### What you have to do
The response must contain every line from the records below that has "Davide".

___ Supplied data ___

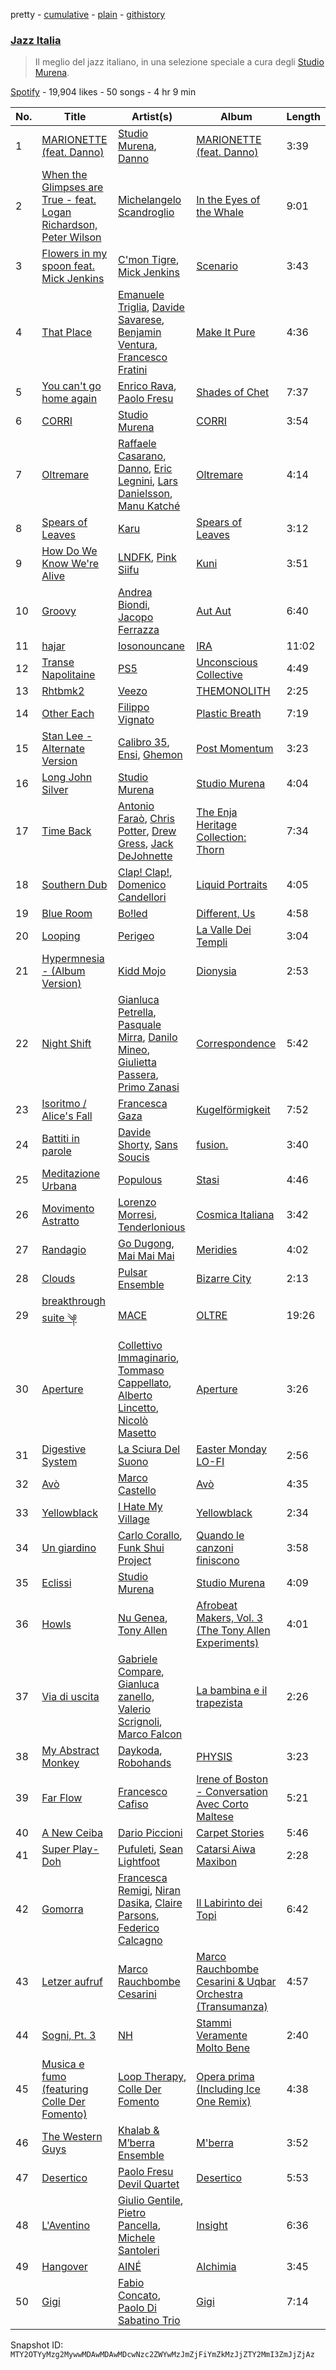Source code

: pretty - [cumulative](/playlists/cumulative/37i9dQZF1DX30D074EWuy7.md) - [plain](/playlists/plain/37i9dQZF1DX30D074EWuy7) - [githistory](https://github.githistory.xyz/mackorone/spotify-playlist-archive/blob/main/playlists/plain/37i9dQZF1DX30D074EWuy7)

### [Jazz Italia](https://open.spotify.com/playlist/37i9dQZF1DX30D074EWuy7)

> Il meglio del jazz italiano, in una selezione speciale a cura degli <a href="spotify:artist:1rWbZmR5D63aZU60lMtVZx">Studio Murena</a>.

[Spotify](https://open.spotify.com/user/spotify) - 19,904 likes - 50 songs - 4 hr 9 min

| No. | Title | Artist(s) | Album | Length |
|---|---|---|---|---|
| 1 | [MARIONETTE \(feat\. Danno\)](https://open.spotify.com/track/7EYYeV2YB8qhYC0KtpXpMC) | [Studio Murena](https://open.spotify.com/artist/1rWbZmR5D63aZU60lMtVZx), [Danno](https://open.spotify.com/artist/6KlsX5XebNQOfcSSQ45lqN) | [MARIONETTE \(feat\. Danno\)](https://open.spotify.com/album/6TCKONF2sJiakUZEoxtpam) | 3:39 |
| 2 | [When the Glimpses are True \- feat\. Logan Richardson, Peter Wilson](https://open.spotify.com/track/0bqTEAffuz1uSJaSJSZBLR) | [Michelangelo Scandroglio](https://open.spotify.com/artist/72Z4tAXXYHocMPutumKEwq) | [In the Eyes of the Whale](https://open.spotify.com/album/3UHWBfnOeU7pyX7hylXVU9) | 9:01 |
| 3 | [Flowers in my spoon feat\. Mick Jenkins](https://open.spotify.com/track/4TfE5s0ptWgiKBKG4LchDW) | [C'mon Tigre](https://open.spotify.com/artist/1ntP294de9KGcB3pTfpGfJ), [Mick Jenkins](https://open.spotify.com/artist/1FvjvACFvko2Z91IvDljrx) | [Scenario](https://open.spotify.com/album/05jI23SZkmENSXCPIyJCRu) | 3:43 |
| 4 | [That Place](https://open.spotify.com/track/48FYBcHOQAvt0wFtmKDp7x) | [Emanuele Triglia](https://open.spotify.com/artist/617R11XUjqnwEnjXGsqjTp), [Davide Savarese](https://open.spotify.com/artist/4qxVdV4LGMsYYravUCrwgf), [Benjamin Ventura](https://open.spotify.com/artist/311eLcQf3m45gs1sYUxKNc), [Francesco Fratini](https://open.spotify.com/artist/3DAWdBF9FZhTWbThgzcfNB) | [Make It Pure](https://open.spotify.com/album/6jYUbst4sqwUQAQ3xJt1cl) | 4:36 |
| 5 | [You can't go home again](https://open.spotify.com/track/64OrUDaxPFxPuwKzeUW6vA) | [Enrico Rava](https://open.spotify.com/artist/0NLlZlYs28ClkYXasvqmjy), [Paolo Fresu](https://open.spotify.com/artist/2qW0CNnmvdEQwiabdareHi) | [Shades of Chet](https://open.spotify.com/album/0AC26eZQKVP2pvcnqEyQFK) | 7:37 |
| 6 | [CORRI](https://open.spotify.com/track/4neBNkqlzqkJRsuUpte3Fp) | [Studio Murena](https://open.spotify.com/artist/1rWbZmR5D63aZU60lMtVZx) | [CORRI](https://open.spotify.com/album/1N1byTuOKyJu0IHiwaoLLP) | 3:54 |
| 7 | [Oltremare](https://open.spotify.com/track/7tTicfv9pQrdK2SGy644Kb) | [Raffaele Casarano](https://open.spotify.com/artist/6MnERY0Sy2OLv7YcI43XaB), [Danno](https://open.spotify.com/artist/1p3PtfvP25EJoUawmfPvUQ), [Eric Legnini](https://open.spotify.com/artist/4iwk7yhBhcSyfbK4a4cnUi), [Lars Danielsson](https://open.spotify.com/artist/7c9O0hfRy2u32JVcWhoope), [Manu Katché](https://open.spotify.com/artist/4HVFb71ZSXO6nRMk2pdPsy) | [Oltremare](https://open.spotify.com/album/6NlHa1jH1g7YEo1pI1fXo5) | 4:14 |
| 8 | [Spears of Leaves](https://open.spotify.com/track/0fMtkZWxfjmmIalaAfeUM0) | [Karu](https://open.spotify.com/artist/68L2UQmHpBNsUkWBUn2iRv) | [Spears of Leaves](https://open.spotify.com/album/4ZM5RWTu7VvQDc3FV9wSK8) | 3:12 |
| 9 | [How Do We Know We're Alive](https://open.spotify.com/track/1zFMvBk0MCRSUU2gxNFlZz) | [LNDFK](https://open.spotify.com/artist/2PyFLSnE2J670nBHdmwil4), [Pink Siifu](https://open.spotify.com/artist/40ZElxHldNyvn7x8WRC6fh) | [Kuni](https://open.spotify.com/album/40dfgXsb0aemwlP10pfGCx) | 3:51 |
| 10 | [Groovy](https://open.spotify.com/track/7dsgdcIu2Pby6wnbsjRqSy) | [Andrea Biondi](https://open.spotify.com/artist/2rf3CCkBInxeMdrIUnczNP), [Jacopo Ferrazza](https://open.spotify.com/artist/6JQTj3KJJullWlmszH1VbJ) | [Aut Aut](https://open.spotify.com/album/0QBw8PAScglDL7C4957qy9) | 6:40 |
| 11 | [hajar](https://open.spotify.com/track/2sy4zmZz3kIxZGL1VYa7sD) | [Iosonouncane](https://open.spotify.com/artist/1njdH9zjRnlM561mWqEocW) | [IRA](https://open.spotify.com/album/4WhBN2WPPxAU5M5Tpw56PL) | 11:02 |
| 12 | [Transe Napolitaine](https://open.spotify.com/track/2mb0WOhZHdTsIZIEbqLxBd) | [PS5](https://open.spotify.com/artist/7nFGSs3Km6Li7tJocJbLdO) | [Unconscious Collective](https://open.spotify.com/album/3IVOpoj5MwZ3TE2iWM0FNL) | 4:49 |
| 13 | [Rhtbmk2](https://open.spotify.com/track/5iUOEeKtwgy2PgdQz0hVq0) | [Veezo](https://open.spotify.com/artist/35bU60Yu7QSaJSb5Y2Cjix) | [THEMONOLITH](https://open.spotify.com/album/42Q8OzlHyzXOyFjclIbMMA) | 2:25 |
| 14 | [Other Each](https://open.spotify.com/track/5moUMG6e7WVJzU0AlOKotS) | [Filippo Vignato](https://open.spotify.com/artist/65TUhI0t7gubxPxcyvIz4Q) | [Plastic Breath](https://open.spotify.com/album/0bSzQXxY4rtXhjY1IDJ9RI) | 7:19 |
| 15 | [Stan Lee \- Alternate Version](https://open.spotify.com/track/1tv82hvJ88GOseKWEYsW3L) | [Calibro 35](https://open.spotify.com/artist/7ueDbhgpZaiUxEbiHnwezi), [Ensi](https://open.spotify.com/artist/6dKdNHGdsBvEeNDxXV8AMP), [Ghemon](https://open.spotify.com/artist/4xgOj3GP5I1do9ip0MQkLa) | [Post Momentum](https://open.spotify.com/album/3xMxVoRW5cUMzZKdffnINk) | 3:23 |
| 16 | [Long John Silver](https://open.spotify.com/track/0TmQwgmFMt3N8qgdNWofnx) | [Studio Murena](https://open.spotify.com/artist/1rWbZmR5D63aZU60lMtVZx) | [Studio Murena](https://open.spotify.com/album/5gAOUXIOjmeiyqK90I5ya8) | 4:04 |
| 17 | [Time Back](https://open.spotify.com/track/1F1Nm8dXWjSqmQItbENbAD) | [Antonio Faraò](https://open.spotify.com/artist/2rYbcK0bCQ3jLFfd2zr9sI), [Chris Potter](https://open.spotify.com/artist/4hdVPbHhsWAn2XTXVRJoxB), [Drew Gress](https://open.spotify.com/artist/4HMyzDtVu6uNLYQZqYeOXK), [Jack DeJohnette](https://open.spotify.com/artist/7rDjbKTLlpNYJRWMm7QVxU) | [The Enja Heritage Collection: Thorn](https://open.spotify.com/album/67rTLugyNX03X8zatBUAWx) | 7:34 |
| 18 | [Southern Dub](https://open.spotify.com/track/157HG6YWfRczb2oksDZXNZ) | [Clap! Clap!](https://open.spotify.com/artist/4o6gglPeg2GgT0FYDtzFeF), [Domenico Candellori](https://open.spotify.com/artist/6Mq9l39ixUny3v17eLJJlC) | [Liquid Portraits](https://open.spotify.com/album/19uGXP6YaIElZQ08aNLJwS) | 4:05 |
| 19 | [Blue Room](https://open.spotify.com/track/02U4H3RvIptfhh4xMWtuqo) | [Bo!led](https://open.spotify.com/artist/0K3YAo5FxYuA2ZW2L3Hdzs) | [Different, Us](https://open.spotify.com/album/4wPFAEDNvZIxYT7DzUsaPw) | 4:58 |
| 20 | [Looping](https://open.spotify.com/track/5unHInwrVqHtRceQOJ1yIe) | [Perigeo](https://open.spotify.com/artist/0UB7tnXqRLUWF9dyktuA6e) | [La Valle Dei Templi](https://open.spotify.com/album/4DStIxg2IyyYIL2K1y504z) | 3:04 |
| 21 | [Hypermnesia \- \(Album Version\)](https://open.spotify.com/track/2kuj7UgWG37nOOSpvdfybm) | [Kidd Mojo](https://open.spotify.com/artist/6YD6OHFh82LSUzmnbmpwFR) | [Dionysia](https://open.spotify.com/album/5vZuXWCLv1U3uBL6Es50OX) | 2:53 |
| 22 | [Night Shift](https://open.spotify.com/track/5zbZtQukFdYtsxuxdFUUlv) | [Gianluca Petrella](https://open.spotify.com/artist/5lwjOWuZSgq4IC4KvheTMc), [Pasquale Mirra](https://open.spotify.com/artist/0dmvnPuOvkiWbZT9z4MTXu), [Danilo Mineo](https://open.spotify.com/artist/4KNEmG8CjvDg5k0Tr2xKWQ), [Giulietta Passera](https://open.spotify.com/artist/6aycI2HAjRhW9W3AMRwVgk), [Primo Zanasi](https://open.spotify.com/artist/7kN7qQdznUeYIqm1lwNkkN) | [Correspondence](https://open.spotify.com/album/27Bwh5V6QhP7W40ZhV2kyB) | 5:42 |
| 23 | [Isoritmo / Alice's Fall](https://open.spotify.com/track/4XZbcXMibHpv1FaMRTJhSr) | [Francesca Gaza](https://open.spotify.com/artist/6jLkAhKbd3toZ58ri9NQrV) | [Kugelförmigkeit](https://open.spotify.com/album/2qSvHGDuG7IEOpOhUMyLau) | 7:52 |
| 24 | [Battiti in parole](https://open.spotify.com/track/1EtXY815EYdOeZgz7ILBhL) | [Davide Shorty](https://open.spotify.com/artist/5nZ6WgYH6mSPf2YaKXOZso), [Sans Soucis](https://open.spotify.com/artist/4vXFvvWirlvTwcl184KfDc) | [fusion.](https://open.spotify.com/album/5aDct9hn71QRnhcCiAJN54) | 3:40 |
| 25 | [Meditazione Urbana](https://open.spotify.com/track/0SMctGz6hAXgbZWCD8DsjZ) | [Populous](https://open.spotify.com/artist/5Uy8Skuxzxf38jMDTndKIU) | [Stasi](https://open.spotify.com/album/2WN9w0YV9ystKje62lOdes) | 4:46 |
| 26 | [Movimento Astratto](https://open.spotify.com/track/6r76msR3jmGKmr9ZjoT6Ez) | [Lorenzo Morresi](https://open.spotify.com/artist/5KgrjZAqa9vYxxza7MDDW2), [Tenderlonious](https://open.spotify.com/artist/5D1w6T6H7pnRDQZIrhwlxo) | [Cosmica Italiana](https://open.spotify.com/album/6vpTptHhCC583XUoazczZt) | 3:42 |
| 27 | [Randagio](https://open.spotify.com/track/5w4Hm7e56SFJP1bMPB029u) | [Go Dugong](https://open.spotify.com/artist/5JPe09JXKnZxN6oLYJMaKh), [Mai Mai Mai](https://open.spotify.com/artist/5qVRuanPGaUlDLpcS4l7b3) | [Meridies](https://open.spotify.com/album/6T3Ecl7sM27f9W4UCpBWxN) | 4:02 |
| 28 | [Clouds](https://open.spotify.com/track/10I2bf5nDphrLZOOVBqLSc) | [Pulsar Ensemble](https://open.spotify.com/artist/2cxXNzj4eZVVBVXCjLpfRJ) | [Bizarre City](https://open.spotify.com/album/5U4aIqg68PwGMfwm73CFFG) | 2:13 |
| 29 | [breakthrough suite ༆](https://open.spotify.com/track/0fFCDbJHkoGWid7vVK2ljW) | [MACE](https://open.spotify.com/artist/7gjqZ8coFZimZDtdk04WP1) | [OLTRE](https://open.spotify.com/album/7I1F5rBYk8uZrywPFRvfHh) | 19:26 |
| 30 | [Aperture](https://open.spotify.com/track/6rKtQFk8Lbz2QDD3Jpssn5) | [Collettivo Immaginario](https://open.spotify.com/artist/2t5W9mdX4tCfJwUMgRLJaM), [Tommaso Cappellato](https://open.spotify.com/artist/5xu6nwws5Wrbd5TayescJ2), [Alberto Lincetto](https://open.spotify.com/artist/41WwoISWXs9IrlyQM2oM62), [Nicolò Masetto](https://open.spotify.com/artist/6RxoPk24rnMUwWvlFSnjiq) | [Aperture](https://open.spotify.com/album/6SsRFfNQHautbq2pQHT3Gm) | 3:26 |
| 31 | [Digestive System](https://open.spotify.com/track/16S7jdyKXnNknTl5yTWOzt) | [La Sciura Del Suono](https://open.spotify.com/artist/46hcQl6b4c2ZVmes3HnocD) | [Easter Monday LO\-FI](https://open.spotify.com/album/38axByQg4nt6fGvLfcMEYp) | 2:56 |
| 32 | [Avò](https://open.spotify.com/track/4MLHNowxBayqfnt4iFy2Jb) | [Marco Castello](https://open.spotify.com/artist/0ErDKYNv448COBCNdnqYIm) | [Avò](https://open.spotify.com/album/7DP5eWGJUI7hxPMYv9Co54) | 4:35 |
| 33 | [Yellowblack](https://open.spotify.com/track/0hjXaVJKUYxVaVpi4smXZA) | [I Hate My Village](https://open.spotify.com/artist/7eXKbj6KaS8vlLeF0IVgX7) | [Yellowblack](https://open.spotify.com/album/4NG2JJPI4Fwjrx6IrtGEhx) | 2:34 |
| 34 | [Un giardino](https://open.spotify.com/track/1xXKvZSKZGcBR4jNOvirl6) | [Carlo Corallo](https://open.spotify.com/artist/5qkSgK2UUXXa0DDBks4vqt), [Funk Shui Project](https://open.spotify.com/artist/38HGRU8SzSmL41dQT8Dh7E) | [Quando le canzoni finiscono](https://open.spotify.com/album/0pbaxeBm7EGjfBiiuD0LyE) | 3:58 |
| 35 | [Eclissi](https://open.spotify.com/track/4d9ATc15ejCgSjq7mQJwM1) | [Studio Murena](https://open.spotify.com/artist/1rWbZmR5D63aZU60lMtVZx) | [Studio Murena](https://open.spotify.com/album/5gAOUXIOjmeiyqK90I5ya8) | 4:09 |
| 36 | [Howls](https://open.spotify.com/track/0h51tz4qtVPvygXm291ceN) | [Nu Genea](https://open.spotify.com/artist/77J3V0V7sEOf5ifCDBSNaJ), [Tony Allen](https://open.spotify.com/artist/6JpZEemWmunccsrHXFUOgi) | [Afrobeat Makers, Vol\. 3 \(The Tony Allen Experiments\)](https://open.spotify.com/album/1GjbremREcqamlsdqM3gEI) | 4:01 |
| 37 | [Via di uscita](https://open.spotify.com/track/6a4MlOyKbaaQi6o0IaONKn) | [Gabriele Compare](https://open.spotify.com/artist/6L1R2AYjhqopsern2zXhnI), [Gianluca zanello](https://open.spotify.com/artist/008p3ld88wCLTf7wQJ4AoI), [Valerio Scrignoli](https://open.spotify.com/artist/096rQ5nlOUUAjSzVVlluil), [Marco Falcon](https://open.spotify.com/artist/4QCrg6LSt3jaQ9eD4dIEdE) | [La bambina e il trapezista](https://open.spotify.com/album/5yg8TJ5OUVsbUbnmwWWZU7) | 2:26 |
| 38 | [My Abstract Monkey](https://open.spotify.com/track/151H6RkyTGT8Ly2rXqk9hI) | [Daykoda](https://open.spotify.com/artist/7ileF8v8C9pqci1fqJOkf0), [Robohands](https://open.spotify.com/artist/5qRtt9DQNy64ig66kCWFjX) | [PHYSIS](https://open.spotify.com/album/54jguMfvEG7k8XuZaJR43E) | 3:23 |
| 39 | [Far Flow](https://open.spotify.com/track/1Pv9Zh7qPiz7SpFokXkXlr) | [Francesco Cafiso](https://open.spotify.com/artist/5K2IliiwJ3H2z3LYsCJqYP) | [Irene of Boston \- Conversation Avec Corto Maltese](https://open.spotify.com/album/35n9ryD9cWUZ6QtBA1U8BS) | 5:21 |
| 40 | [A New Ceiba](https://open.spotify.com/track/36vagOuWa9n4dZOAVbcwEp) | [Dario Piccioni](https://open.spotify.com/artist/2RZXPKE4HHZ82vShEe3IOy) | [Carpet Stories](https://open.spotify.com/album/3xkny56lTHms8WJnVfv0xV) | 5:46 |
| 41 | [Super Play\-Doh](https://open.spotify.com/track/7lU45TUW7JN0XQIR5BTyuX) | [Pufuleti](https://open.spotify.com/artist/3M4DsAM4T4bZ9uDwVoAb8A), [Sean Lightfoot](https://open.spotify.com/artist/15Fnvd7OORWamCGb39FTQW) | [Catarsi Aiwa Maxibon](https://open.spotify.com/album/4gITwZE87JIxjyRXXDHQJ7) | 2:28 |
| 42 | [Gomorra](https://open.spotify.com/track/4TPhRoIPxaRrEkpFSHiqUU) | [Francesca Remigi](https://open.spotify.com/artist/0XBpvcUWlPH7130Am8ivZD), [Niran Dasika](https://open.spotify.com/artist/0ao7KN4CauhB0OMvoCeC8D), [Claire Parsons](https://open.spotify.com/artist/5tL0bDRrekt8XwWnFSvvYx), [Federico Calcagno](https://open.spotify.com/artist/6fejDlo0knbJLVEMCDDQzh) | [Il Labirinto dei Topi](https://open.spotify.com/album/4fWmsQbCZ2EV9fuXUnmIXF) | 6:42 |
| 43 | [Letzer aufruf](https://open.spotify.com/track/43iMiq89wNufHlFljWDAzz) | [Marco Rauchbombe Cesarini](https://open.spotify.com/artist/35vyDiiFqpQEcqSESv0me9) | [Marco Rauchbombe Cesarini & Uqbar Orchestra \(Transumanza\)](https://open.spotify.com/album/3R5GXfe3stleBEXcJgI7TW) | 4:57 |
| 44 | [Sogni, Pt\. 3](https://open.spotify.com/track/4RtOrvuNEd7sVmPA44OWVn) | [NH](https://open.spotify.com/artist/4n4ms3LAmbFPneXQoalqgO) | [Stammi Veramente Molto Bene](https://open.spotify.com/album/2kt9cHDSQLEKPIjqegkKoS) | 2:40 |
| 45 | [Musica e fumo \(featuring Colle Der Fomento\)](https://open.spotify.com/track/3eNc1G2fORU6RqCmTpJxHn) | [Loop Therapy](https://open.spotify.com/artist/53d3BP6XLXNEtoCTfff5jN), [Colle Der Fomento](https://open.spotify.com/artist/7582dstv99hhZhryUNCn3u) | [Opera prima \(Including Ice One Remix\)](https://open.spotify.com/album/2p4Mhuh5f6dDJwVxSPhdWf) | 4:38 |
| 46 | [The Western Guys](https://open.spotify.com/track/5u2BJIr3c9kazCyBFQevvn) | [Khalab & M’berra Ensemble](https://open.spotify.com/artist/2Lb0ATXjulFMvJQlquCgvr) | [M'berra](https://open.spotify.com/album/5BblnhMflAtl1Iz1FCoFsG) | 3:52 |
| 47 | [Desertico](https://open.spotify.com/track/4EZKZM515HwNLevRgZmFd6) | [Paolo Fresu Devil Quartet](https://open.spotify.com/artist/3HwP2Snx52kveIRHh9k62Z) | [Desertico](https://open.spotify.com/album/7HQw3tDo1g6tyTLQdjIPQt) | 5:53 |
| 48 | [L'Aventino](https://open.spotify.com/track/549O2wQgtQNcXkJIEpRB2f) | [Giulio Gentile](https://open.spotify.com/artist/5dDXTI6O0vQfGOWQkHDUa9), [Pietro Pancella](https://open.spotify.com/artist/2uLDDucEurdu6oS7ZIUkmj), [Michele Santoleri](https://open.spotify.com/artist/0LPDkCFv1nMPT5GqDlwxKH) | [Insight](https://open.spotify.com/album/3gzI0SA10GGTzeN0UTXnOi) | 6:36 |
| 49 | [Hangover](https://open.spotify.com/track/4BUOv7mgtR1KT4VIaidMlP) | [AINÉ](https://open.spotify.com/artist/6XLKAr0x6aB0V3aAaqAS9h) | [Alchimia](https://open.spotify.com/album/4bfZxJcBhT7jT7ATaZn1po) | 3:45 |
| 50 | [Gigi](https://open.spotify.com/track/0En4rr7N50o78ENfLnMptQ) | [Fabio Concato](https://open.spotify.com/artist/71tUraH5ODniYOmjxfc1za), [Paolo Di Sabatino Trio](https://open.spotify.com/artist/2CvzltIoHXR8Dm74R2olgV) | [Gigi](https://open.spotify.com/album/36xYaInaUB5pOuqVkJ0V5a) | 7:14 |

Snapshot ID: `MTY2OTYyMzg2MywwMDAwMDAwMDcwNzc2ZWYwMzJmZjFiYmZkMzJjZTY2MmI3ZmJjZjAz`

___

### Exercise answer
| 4 | [That Place](https://open.spotify.com/track/48FYBcHOQAvt0wFtmKDp7x) | [Emanuele Triglia](https://open.spotify.com/artist/617R11XUjqnwEnjXGsqjTp), [Davide Savarese](https://open.spotify.com/artist/4qxVdV4LGMsYYravUCrwgf), [Benjamin Ventura](https://open.spotify.com/artist/311eLcQf3m45gs1sYUxKNc), [Francesco Fratini](https://open.spotify.com/artist/3DAWdBF9FZhTWbThgzcfNB) | [Make It Pure](https://open.spotify.com/album/6jYUbst4sqwUQAQ3xJt1cl) | 4:36 |
| 24 | [Battiti in parole](https://open.spotify.com/track/1EtXY815EYdOeZgz7ILBhL) | [Davide Shorty](https://open.spotify.com/artist/5nZ6WgYH6mSPf2YaKXOZso), [Sans Soucis](https://open.spotify.com/artist/4vXFvvWirlvTwcl184KfDc) | [fusion.](https://open.spotify.com/album/5aDct9hn71QRnhcCiAJN54) | 3:40 |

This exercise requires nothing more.